Stored procedure reporting & scalability
Today's post is a case study of sorts, about my former employer, who had an interesting architecture. It's roots were VB6 and SQL server (version 6 I believe). They decided to put as much logic in their stored procedures as possible. The arguments being:
- Easy to update (fix, improve) on-the-fly.
- Hard to work with data (multiple tables, arrays, etc) in VB6 and ASP, at least compared to .NET.
Given the circumstances, I don't think that I would go back and change history if given the chance.
The problem is that the world has changed, and their architecture just doesn't scale well. The biggest problem is in the area of reporting (which is now primarily .NET). Since all the data manipulation and logic is in the stored procedures, the database is forced to do all the work. In a small application with not a lot of data, this probably isn't a big deal. The report runs for a few seconds and no one really experiences a slow down.
The problem arises when there is a lot of data. Easily millions of rows in dozens of tables. The current fix is to scale vertically, meaning that they throw more hardware (AKA money) at the problem.
The real solution to the problem is to scale horizontally. There are two main ways of doing this. The first is to add more database servers. The problem is that this isn't really all that easy. The software to do this is getting better, but the fact remains that two different systems now have to stay synchronized. I've read articles about businesses that have scaled their business, and a common theme is that databases are one of the hardest parts of your architecture to scale.
The second aspect of scaling is to reallocate where your work is being done. You need to start thinking of the database as a...well....a database! The first and foremost purpose of a database is to store massive amounts of data, and allow you to quickly retrieve that data.
Databases are amazingly fast when you use them simply as a place to store data. If you design your database correctly, and set up indexes that are optimized for the ways you want to retrieve your data, there should be no reason to wait for your data. SQL Server can easily handles millions or even billions of rows, and query any of them almost instantaneously. Even with multiple queries being executed concurrently or in succession.
Consider the following diagrams:
The existing architecture is on the left, and the proposed structure is on the right. It's not a big change, I'm simply suggesting that the business logic be moved from the stored procedures, into the code.
The first reaction that I usually receive from this suggestion is that the code is going to be ugly compared to the corresponding SQL. The reality is that the SQL is ridiculously complicated (at least in my experience). SQL is great for set based logic, but really starts to break down when trying to do object oriented or procedural operations.

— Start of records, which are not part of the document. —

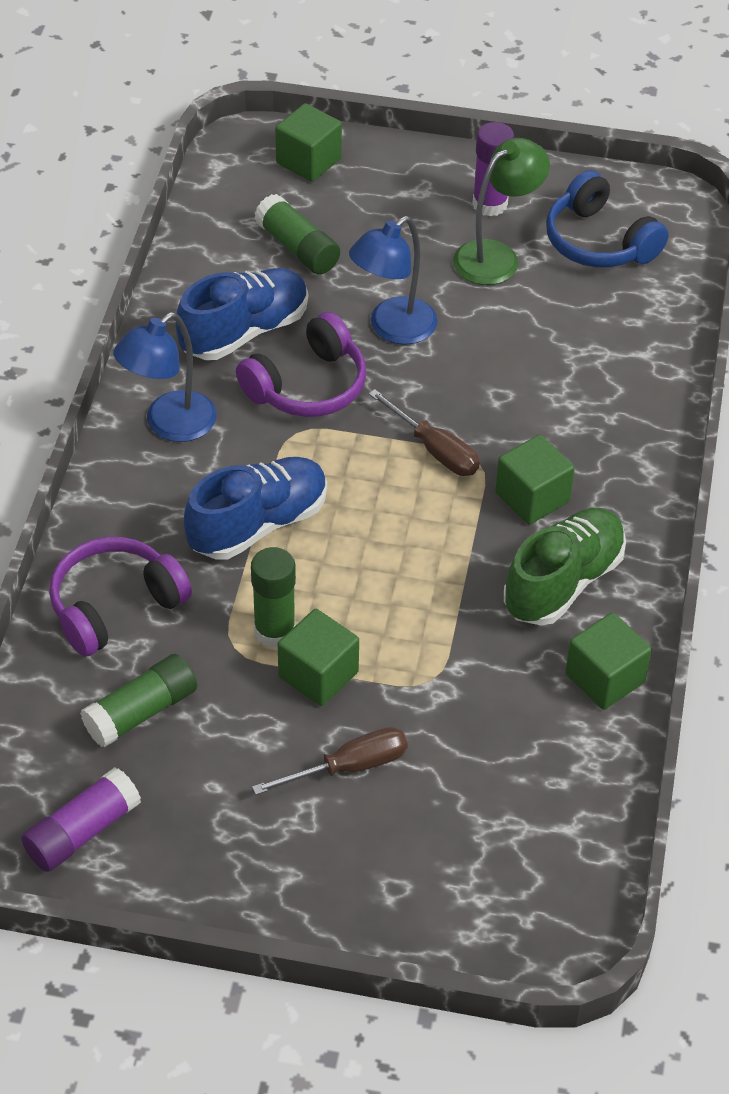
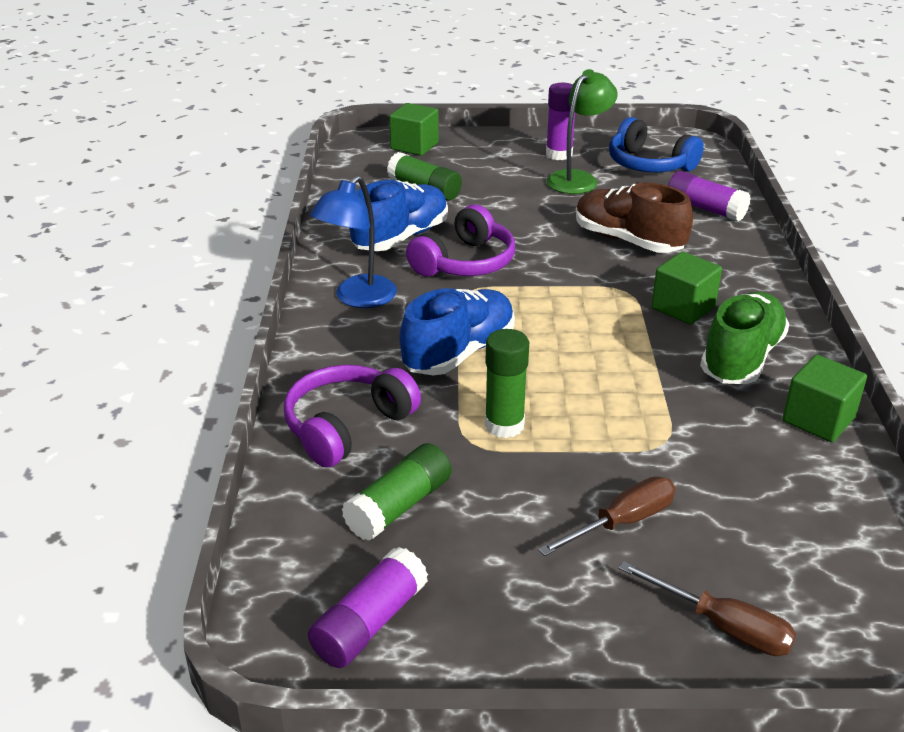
camera: 10 degrees left, 15 degrees down
green cube [278,609,359,706] -> none
blue lamp [349,216,438,345] -> none
brown screwdriver [369,389,480,476] -> brown screwdriver moved to [619,561,796,656]
none -> brown shoe [576,182,693,253]
none -> purple glue stick [668,171,751,222]

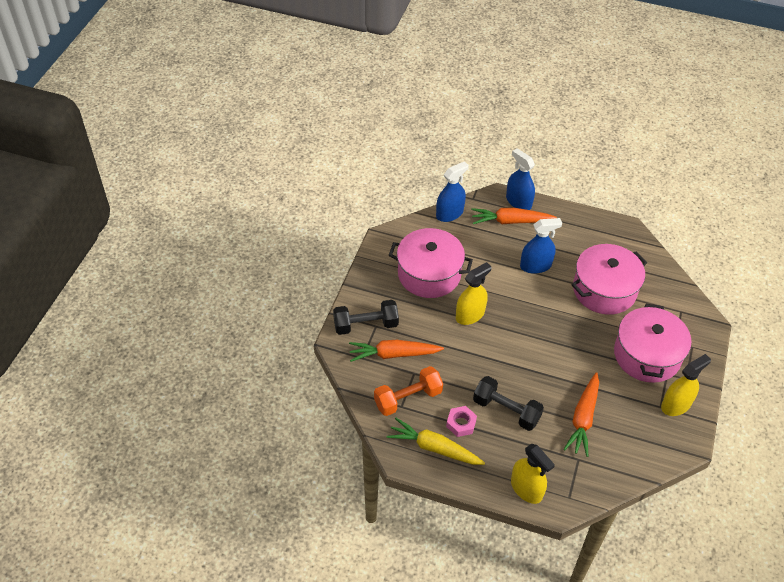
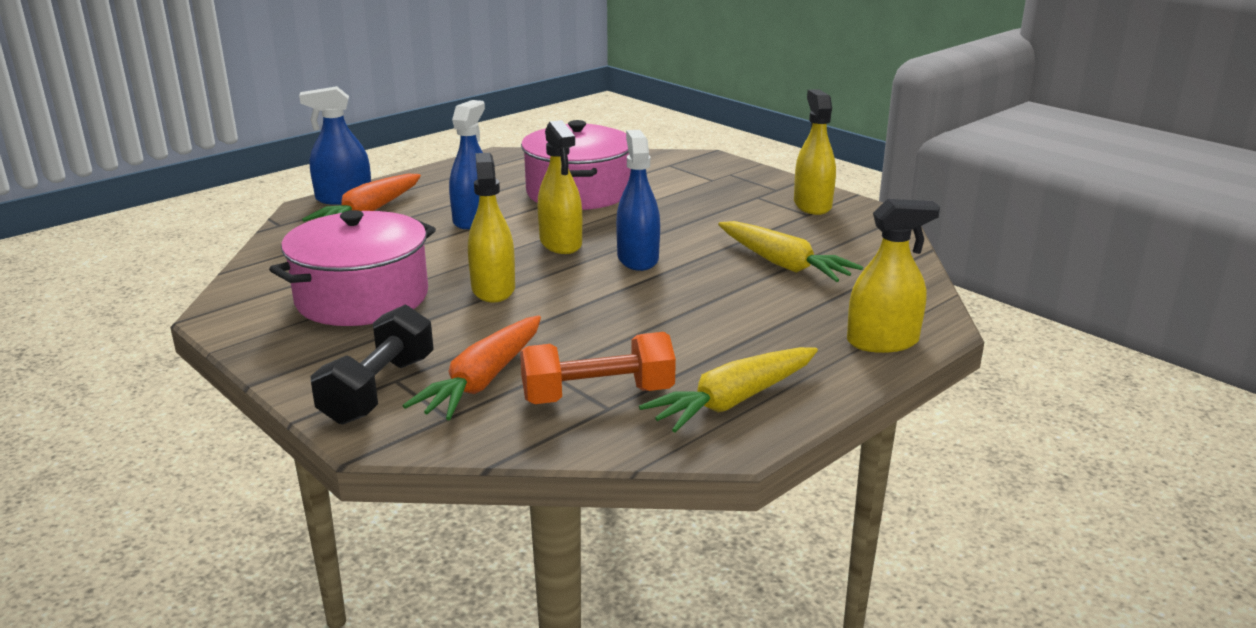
camera: 60 degrees left, 25 degrees down
orange dumbbell [374,366,443,416] -> orange dumbbell turned 75 degrees clockwise [520,332,676,404]
blue spray bottle [436,161,469,222] -> blue spray bottle moved to [616,130,660,271]
pink nut [446,406,477,437] -> none
black dumbbell [473,376,544,431] -> none
orange carrot [564,372,599,457] -> yellow carrot [718,221,863,282]
pink pot [614,304,692,383] -> none
none -> yellow spray bottle [537,120,582,254]

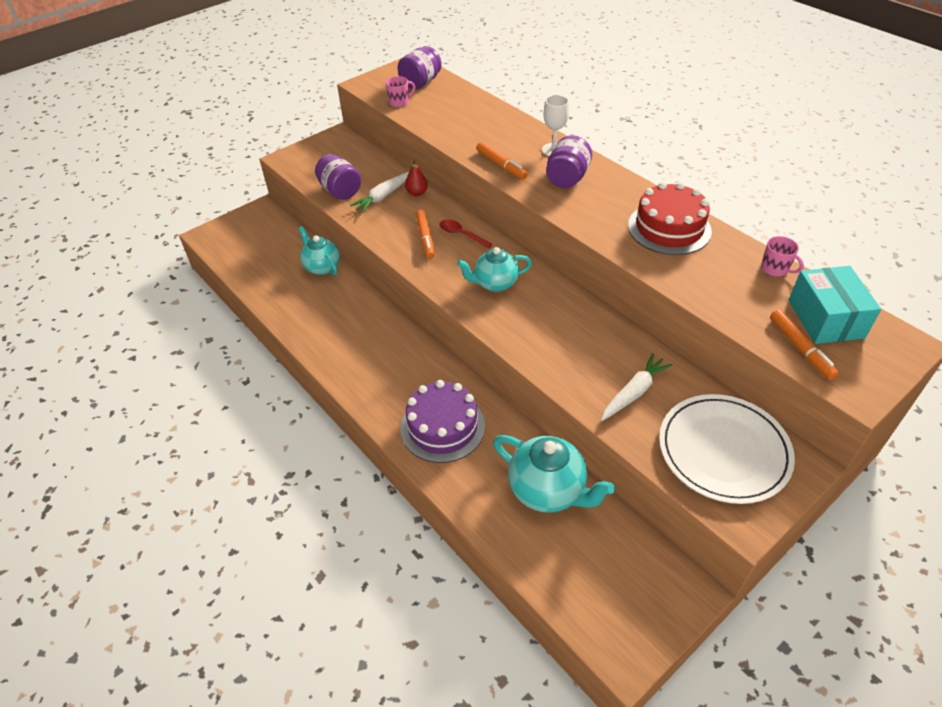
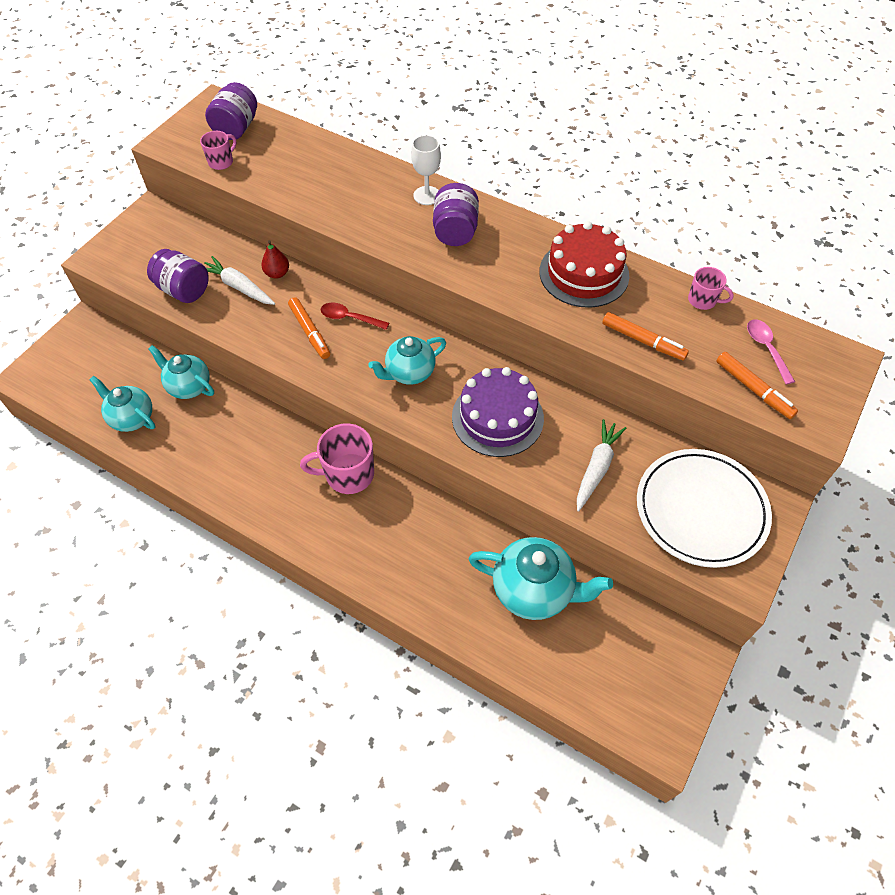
camera: 20 degrees left, 10 degrees up
white carrot [350,171,410,213] -> white carrot turned 105 degrees clockwise [204,256,275,305]
purple cake [400,380,485,463] -> purple cake moved to [452,367,544,457]
orange marker [476,142,528,180] -> orange marker moved to [602,312,689,361]
turquoise box [789,266,881,344] -> pink spoon [747,319,795,385]
none -> turquoise teapot [89,376,155,432]
none -> pink mug [300,423,374,494]

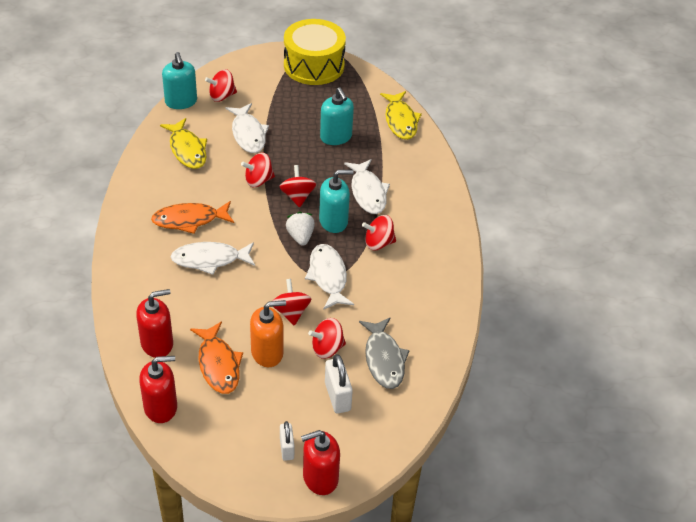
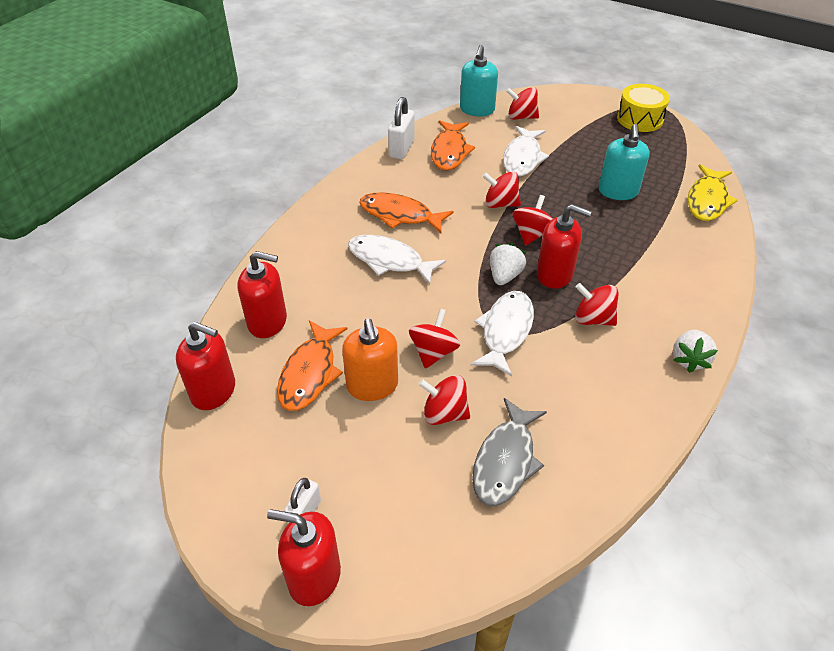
camera: 35 degrees right, 0 degrees up
yellow fish [160,118,207,169] -> orange fish [431,120,475,170]
orange soap dispenser [250,300,286,367] -> orange soap dispenser turned 60 degrees clockwise [342,319,398,401]
yellow drum [284,19,346,85] -> yellow drum [617,84,670,132], size x0.65
turquoise soap dispenser [319,170,354,233] -> red soap dispenser [537,204,592,289]
white padlock [325,354,353,414] -> white padlock moved to [388,97,415,159]
white fish [344,159,390,214] -> none
none -> white strawberry [673,330,718,373]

The fact is that .NET is great at processing massive amounts of data. First of all, it's incredibly fast. If you're writing your code correctly, you'll be amazed at how fast it can process data.
More importantly, if you're using a programming language to manipulate your data instead of T-SQL, you can really start to break down the problem at hand. Databases are traditionally very bad at breaking a large problem into smaller problems. Sure, you can call other functions and stored procedures, but you can tell that it's not the strongest feature of the database. A programming language like .NET lets you pass data around in any structure that you can conceive.
The other major advantage of processing the data in your code, is that you can now easily build testable code. Any code that you can easily test will have less bugs, and should be easier to maintain in the long run.
If your data is now being processed and organized in your code and not the database, you are probably ready to scale horizontally. It's relatively easy to add more front end servers. Since they all hit a common database, there aren't really any synchronization issues.
So does this really work? Of course. I'm not the first to think of it by any means. Take any of the largest websites on the Internet, and look at how they have designed a scalable architecture. Digg.com has always had database scalability issues with their MySql servers, so they try to minimize them as much as possible. Twitter uses ONE database server to handle thousands of requests per second. eBay.com doesn't even do joins in their database. They would never be able to scale if they put that burden on a database that handles 26 billion SQL queries each day.
Microsoft has made matters worse by integrating the .NET CLR into SQL Server. You can now write .NET code that gets executed on your database server. This is a great tool, but it must be used with great care. This isn't an excuse to write more code in your database.
In summary, databases are an expensive commodity, don't abuse them! Be careful how much you do in the database, and ask yourself if you can move some processing into code, where it is more easily scaleable.
Just recently, Scott Hanselman came out with a podcast about website scaling. If you're looking for more site scaling concepts, it's worth a listen.